Vino, gastronomía y cultura

La mirada de Michel Rolland siempre trascendió el vino como producto aislado.
Entendió que el vino no se agota en la copa, sino que encuentra su verdadero sentido en la mesa, en ese espacio donde se cruzan los sabores, las personas y las historias. En Argentina, esta idea adquiere una dimensión aún más profunda: el vino no es solo una bebida, es parte del encuentro, de la conversación y de una identidad cultural construida alrededor del compartir.
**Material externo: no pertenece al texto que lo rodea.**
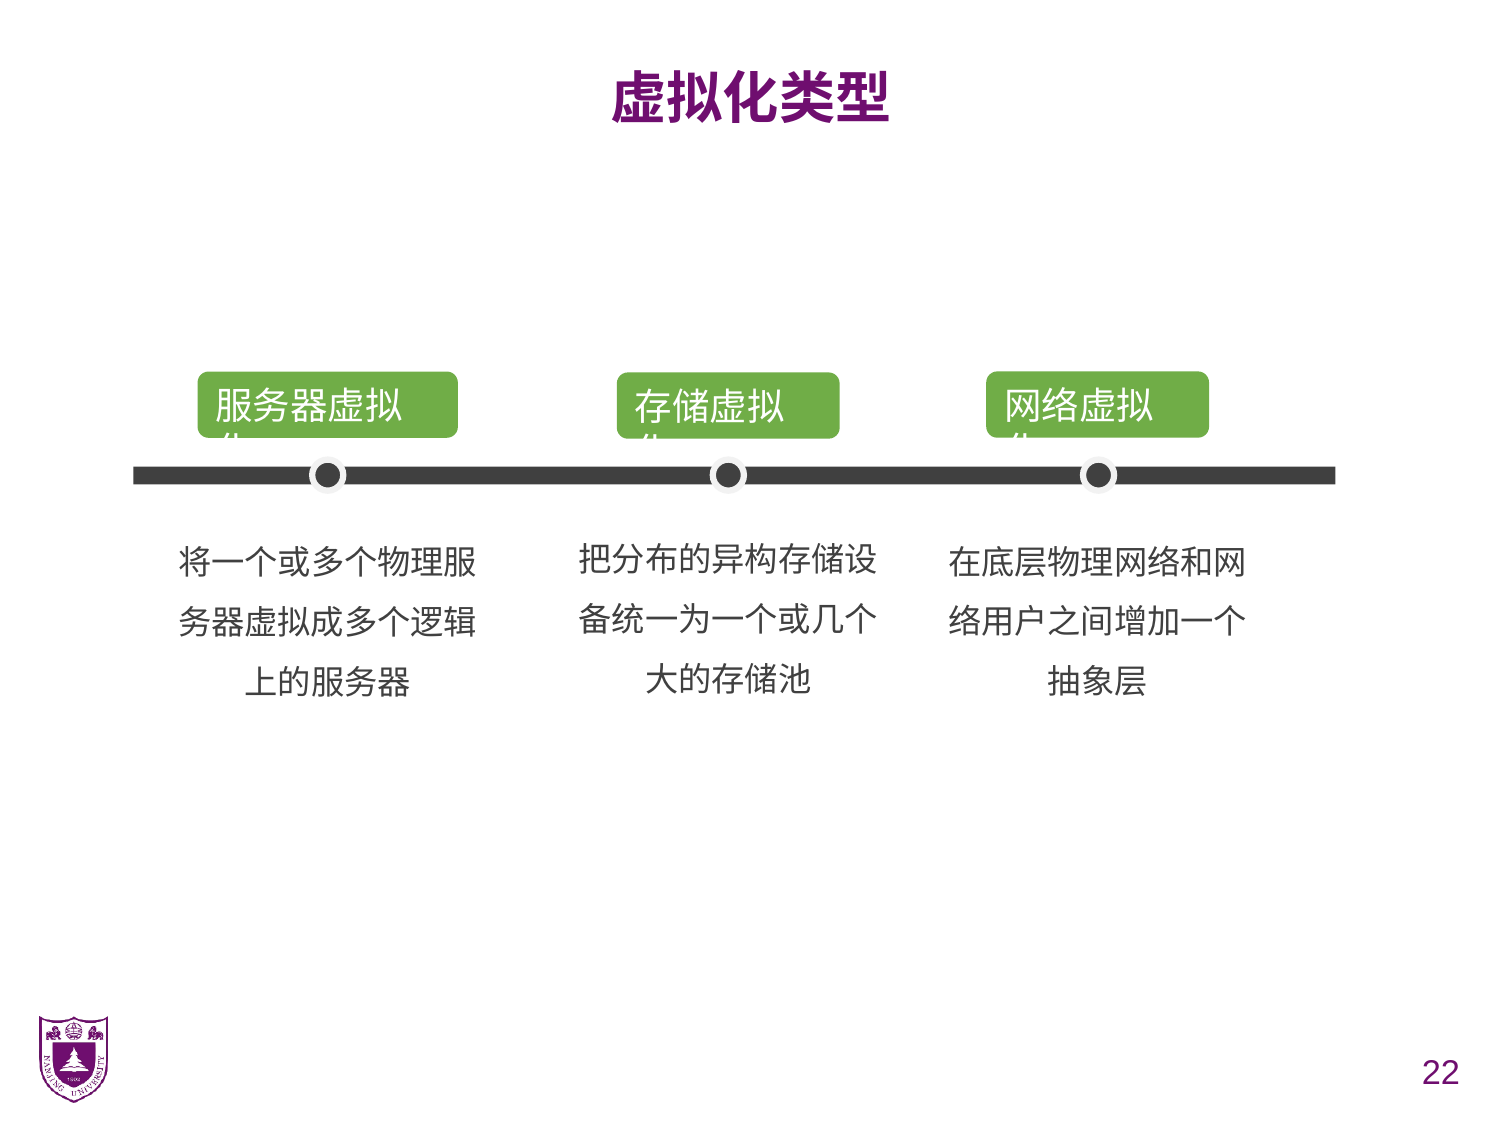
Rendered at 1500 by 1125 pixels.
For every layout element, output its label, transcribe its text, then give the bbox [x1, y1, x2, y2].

slide_number 22 [1370, 1047, 1475, 1095]
text_box [132, 466, 313, 485]
text_box [711, 458, 745, 492]
text_box 服务器虚拟化 [197, 371, 458, 438]
text_box [1113, 466, 1336, 485]
text_box 把分布的异构存储设备统一为一个或几个大的存储池 [549, 510, 908, 706]
text_box 在底层物理网络和网络用户之间增加一个抽象层 [918, 513, 1277, 708]
title 虚拟化类型 [68, 47, 1434, 154]
text_box 将一个或多个物理服务器虚拟成多个逻辑上的服务器 [148, 514, 507, 709]
text_box [743, 466, 1084, 485]
text_box [311, 458, 345, 492]
text_box 网络虚拟化 [986, 371, 1210, 438]
picture [39, 1016, 108, 1103]
text_box 存储虚拟化 [616, 372, 840, 439]
text_box [1081, 458, 1116, 492]
text_box [342, 466, 714, 485]
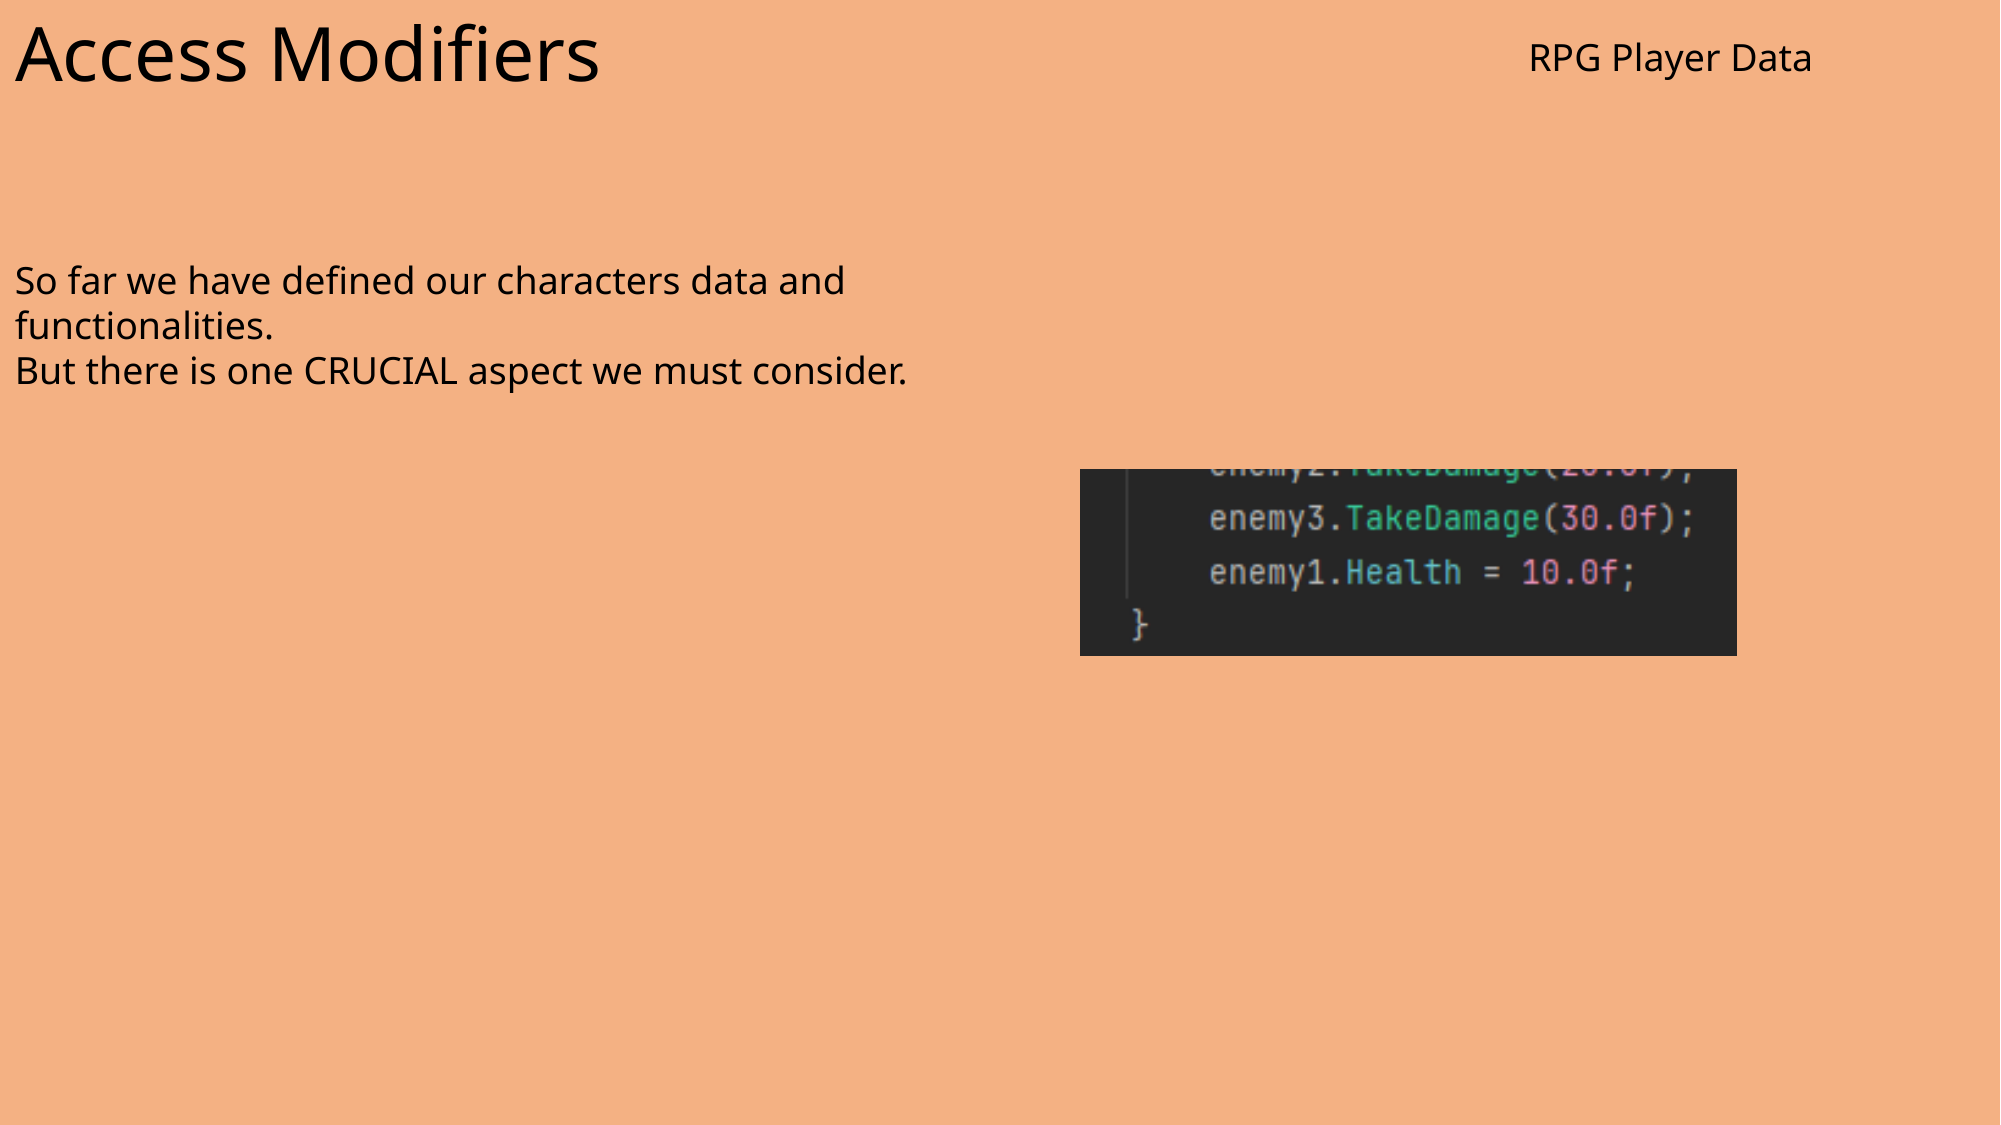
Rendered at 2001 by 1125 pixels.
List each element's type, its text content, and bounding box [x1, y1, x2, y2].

title Access Modifiers [0, 0, 1670, 115]
text_box So far we have defined our characters data and functionalities. But there is one CRUCIAL aspect we must consider. [0, 250, 1016, 400]
picture [1080, 469, 1738, 656]
text_box RPG Player Data [1513, 26, 2000, 87]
Desde la cocina regional —con sus productos, sus técnicas y su memoria— hasta la alta gastronomía, donde cada detalle es pensado, su influencia contribuyó a que los vinos argentinos se integren de manera más armónica con la comida. No se trató únicamente de hacer vinos técnicamente correctos, sino de lograr perfiles que acompañen, que potencien y que respeten el plato.
En ese sentido, Rolland ayudó a consolidar un estilo de vinos más amables, de taninos pulidos y mayor expresión frutal, que facilitan el maridaje y amplían las posibilidades en la mesa. Esto permitió no solo mejorar la experiencia gastronómica, sino también acercar el vino a nuevos consumidores, haciéndolo más comprensible y disfrutable.

Así, su aporte puede leerse también desde la cultura: contribuir a que el vino argentino se viva menos como un objeto de análisis y más como una experiencia compartida, cotidiana y profundamente humana.


Su legado

Hablar del legado de Michel Rolland es hablar de tensiones y equilibrios.
Entre tradición y modernidad.
Entre expresión del terroir y demanda del mercado.
Entre técnica y emoción.

Por, sobre todo, es hablar de alguien que ayudó a que el vino argentino se proyecte al mundo con mayor seguridad, identidad y pasion.
Con su partida, el mundo del vino pierde a una figura clave, aunque su legado seguirá vivo en las personas, en los proyectos y en los vinos que ayudó a transformar.

Su mayor aporte tal vez haya sido ese: interpretar el vino, traducirlo, hacerlo accesible, sin quitarle su esencia.